Task to carry out: In the photo mosaic write-up, transcribe the passage between "Warp the Images¶" and "a painting respectively.", inclusive.

Excerpt:
=== Section Start ===

Project 5 Stitching Photo Mosaics¶
spring 2020
Part A: Image Warping and Mosaicing¶
Shoot the Picture¶
I used my smartphone to shoot 2 images of the backyard of my house. Then, those images (HEIC type) were converted to PNG type using online converter https://convertio.co. The images are shown below.
Recover Homography¶
The transformation $H$ of a homography is caluclated by $p' = Hp$, where H is a $3\times 3$ matrix with 8 degrees of freedom, $p$ and $p'$ are the pairs of correspondence points from two images. The correspondence points are manually labelled by the user input using the bare-bone $ginput$ function. Since I have more than 4 pairs of correspondence points, least squares is used.
Assume $H = \begin{bmatrix}a &b &c \\ d &e &f\\ g &h &1\end{bmatrix}$, then $\begin{bmatrix}\omega x' \\ \omega y' \\ \omega \end{bmatrix} = \begin{bmatrix}a &b &c \\ d &e &f\\ g &h &1\end{bmatrix} \begin{bmatrix}x \\ y \\ 1\end{bmatrix}$ can be rewritten as:
$\begin{bmatrix} x &y &1 &0 &0 &0 &-xx' &-yx' \\ 0 &0 &0 &x &y &1 &-xy' &-yy' \end{bmatrix}\begin{bmatrix}a\\ b\\ c\\ d\\ e\\ f\\ g\\ h \end{bmatrix} = \begin{bmatrix}x' \\ y' \end{bmatrix}$ (by eliminating $\omega$), which is in the form of $\textbf{A}\vec{x} = \vec{b}$. Use $\textit{np.linalg.lstsq(A, b)}$ to solve for $\vec{x}$.
Warp the Images¶
Inversely warp images using homography whose parameters are calculated in the previous part, using similar approach as in project 3. The example of warping image 0 to the projection plane same as image 1 is shown below.
Image Rectification¶
For image rectification, choose a geometry whose vertices can be calculated by hand, i.e., a rectangle. To solve for the homography, it requires that the chosen geometry has more than three vertices. Two examples of image rectification are shown below, which are a FedEx box and a painting respectively.

=== Section End ===

[Rows from a dataset]

=== Section Start ===

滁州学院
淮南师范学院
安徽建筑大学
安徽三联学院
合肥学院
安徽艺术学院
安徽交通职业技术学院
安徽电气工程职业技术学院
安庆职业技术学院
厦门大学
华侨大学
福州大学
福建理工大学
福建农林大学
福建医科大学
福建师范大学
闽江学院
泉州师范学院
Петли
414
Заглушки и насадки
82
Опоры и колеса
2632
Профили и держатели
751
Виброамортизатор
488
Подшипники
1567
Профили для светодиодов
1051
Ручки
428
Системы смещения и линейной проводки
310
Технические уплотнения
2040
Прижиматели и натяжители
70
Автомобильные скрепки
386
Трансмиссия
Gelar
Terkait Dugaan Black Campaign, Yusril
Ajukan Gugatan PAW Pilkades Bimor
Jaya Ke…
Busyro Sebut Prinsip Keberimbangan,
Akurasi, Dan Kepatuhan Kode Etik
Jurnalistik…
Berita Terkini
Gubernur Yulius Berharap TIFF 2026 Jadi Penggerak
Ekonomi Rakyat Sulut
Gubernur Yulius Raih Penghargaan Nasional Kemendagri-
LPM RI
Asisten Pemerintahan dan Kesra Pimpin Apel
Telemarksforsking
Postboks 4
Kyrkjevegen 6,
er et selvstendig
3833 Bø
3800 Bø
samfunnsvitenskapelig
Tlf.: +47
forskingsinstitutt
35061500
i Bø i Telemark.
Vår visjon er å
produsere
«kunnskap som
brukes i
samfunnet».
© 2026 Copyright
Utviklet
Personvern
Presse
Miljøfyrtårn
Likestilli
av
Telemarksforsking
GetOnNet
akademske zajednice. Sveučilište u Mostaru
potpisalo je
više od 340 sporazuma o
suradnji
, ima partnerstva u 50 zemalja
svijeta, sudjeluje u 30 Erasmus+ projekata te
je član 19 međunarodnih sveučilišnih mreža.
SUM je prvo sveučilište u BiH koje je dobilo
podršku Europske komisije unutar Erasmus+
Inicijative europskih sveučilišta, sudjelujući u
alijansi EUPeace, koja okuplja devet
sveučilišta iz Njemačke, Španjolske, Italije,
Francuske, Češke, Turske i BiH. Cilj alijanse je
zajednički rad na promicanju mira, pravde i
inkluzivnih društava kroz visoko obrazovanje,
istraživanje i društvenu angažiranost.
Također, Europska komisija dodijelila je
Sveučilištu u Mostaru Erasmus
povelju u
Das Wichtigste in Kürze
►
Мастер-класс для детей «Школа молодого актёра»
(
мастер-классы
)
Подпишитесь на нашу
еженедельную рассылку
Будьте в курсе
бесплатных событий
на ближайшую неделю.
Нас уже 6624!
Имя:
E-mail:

=== Section End ===

Solution to the problem:
Warp the Images¶
Inversely warp images using homography whose parameters are calculated in the previous part, using similar approach as in project 3. The example of warping image 0 to the projection plane same as image 1 is shown below.
Image Rectification¶
For image rectification, choose a geometry whose vertices can be calculated by hand, i.e., a rectangle. To solve for the homography, it requires that the chosen geometry has more than three vertices. Two examples of image rectification are shown below, which are a FedEx box and a painting respectively.